• _Given data_:

++++++++++++++++++++

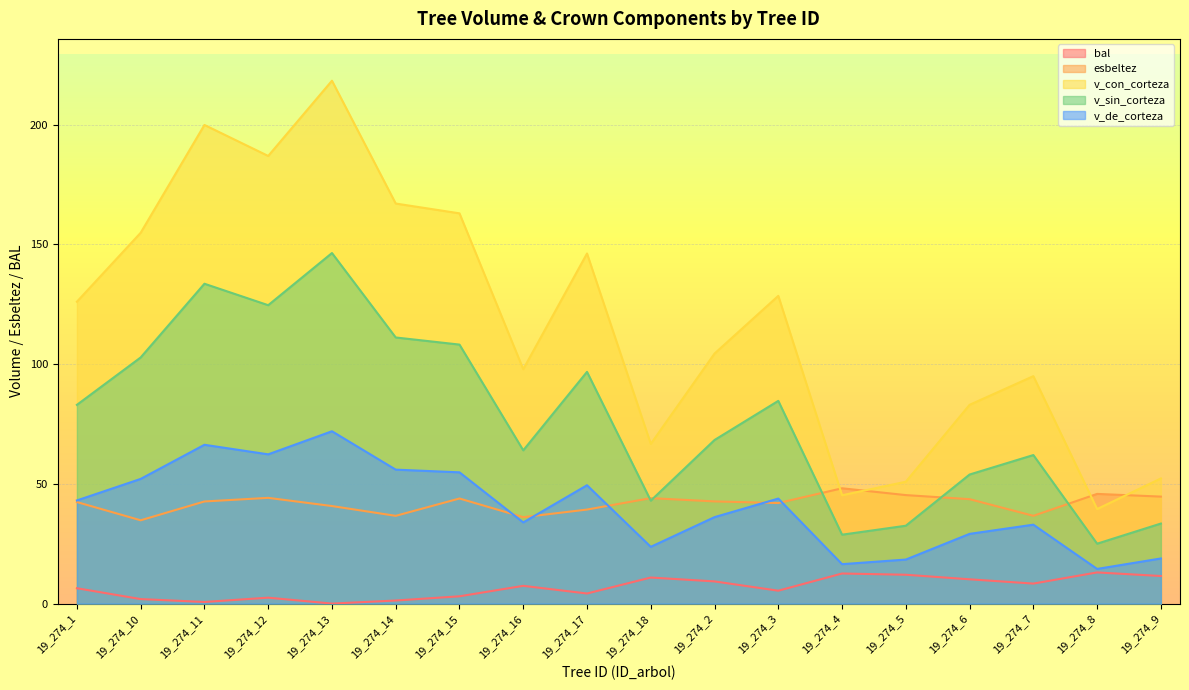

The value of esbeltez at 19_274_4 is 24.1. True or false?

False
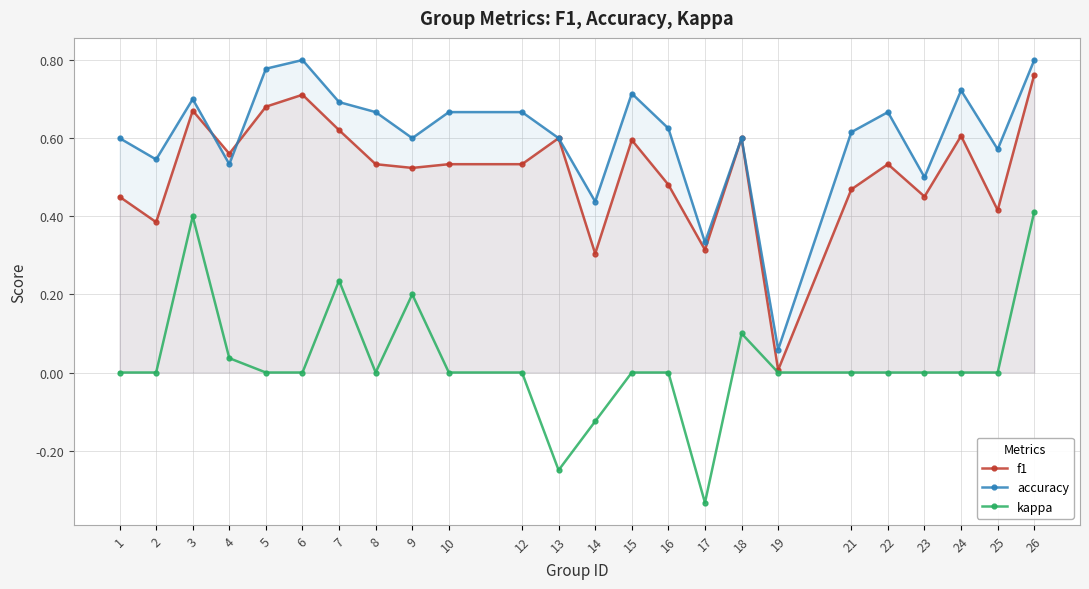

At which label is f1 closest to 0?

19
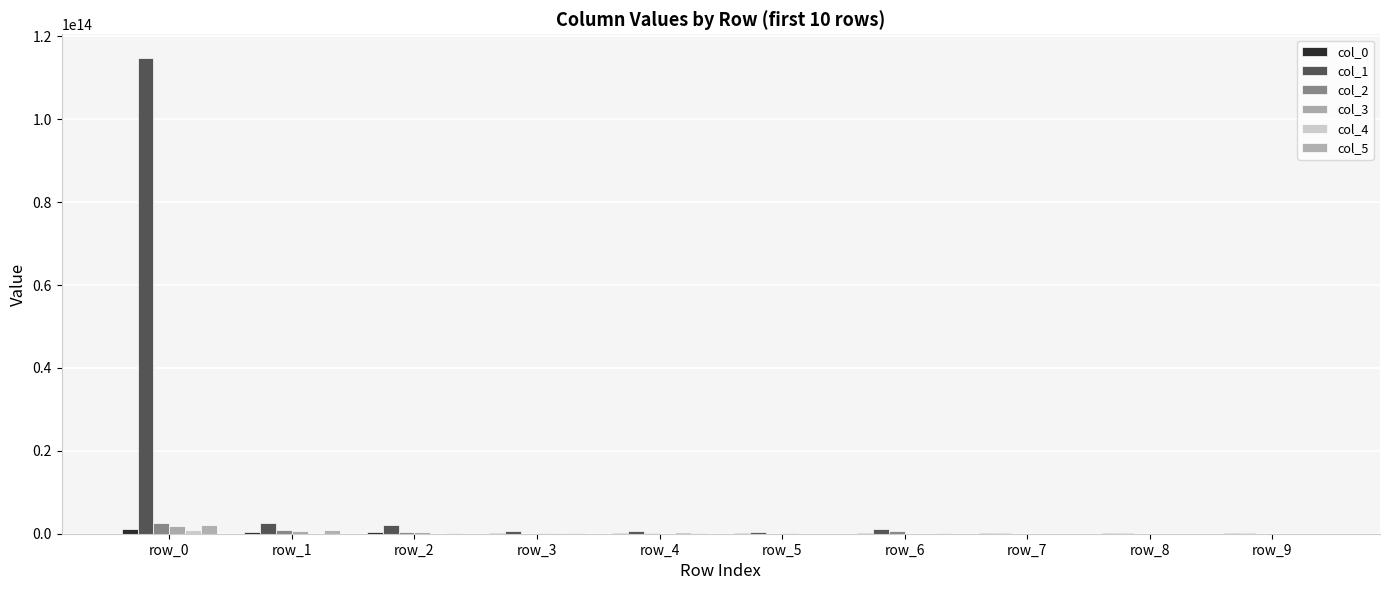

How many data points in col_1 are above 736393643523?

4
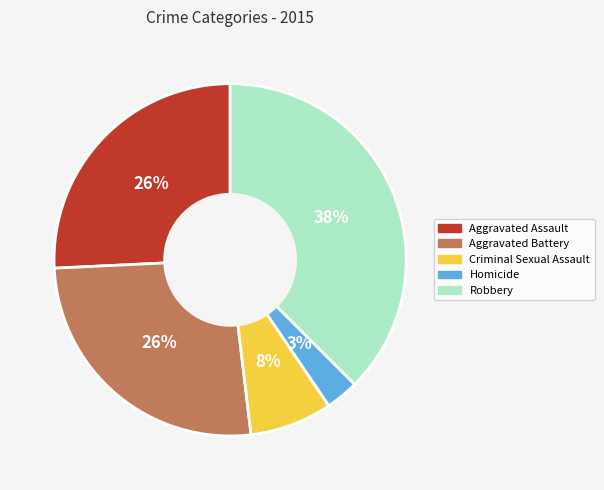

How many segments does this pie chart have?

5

++++++++++++++++++++

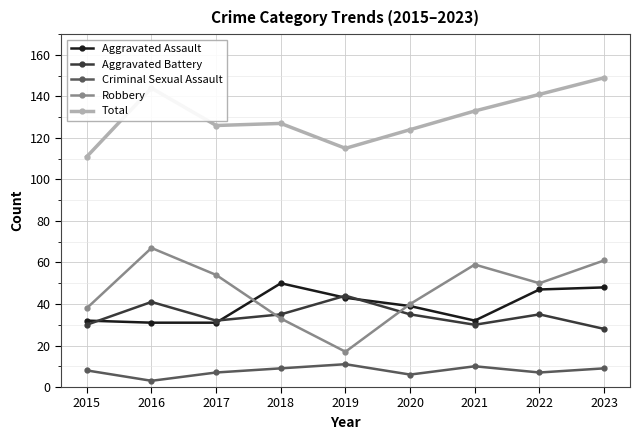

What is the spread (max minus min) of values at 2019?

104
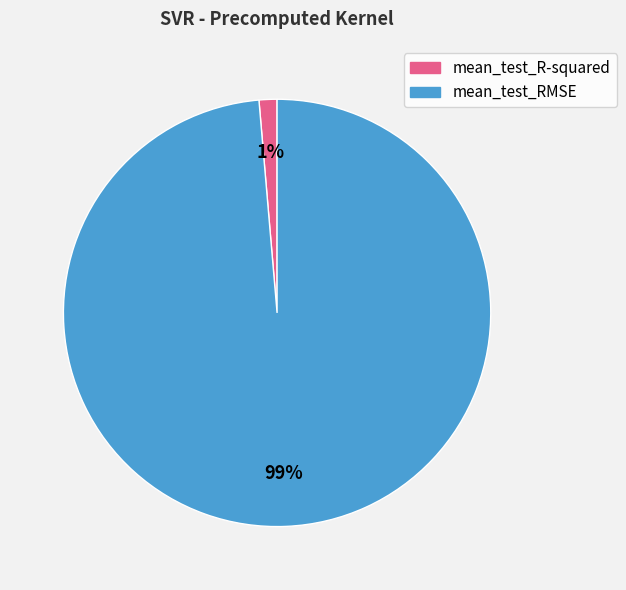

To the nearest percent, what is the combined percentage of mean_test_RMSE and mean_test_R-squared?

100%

++++++++++++++++++++

• _Work request_:
Reproduce the entries from the line containing "The value of" up to and including the line containing "How many segments does this pie chart have?", word for word, with the pictures left out.

• _Exercise answer_:
The value of esbeltez at 19_274_4 is 24.1. True or false?

False

At which label is f1 closest to 0?

19

How many data points in col_1 are above 736393643523?

4

How many segments does this pie chart have?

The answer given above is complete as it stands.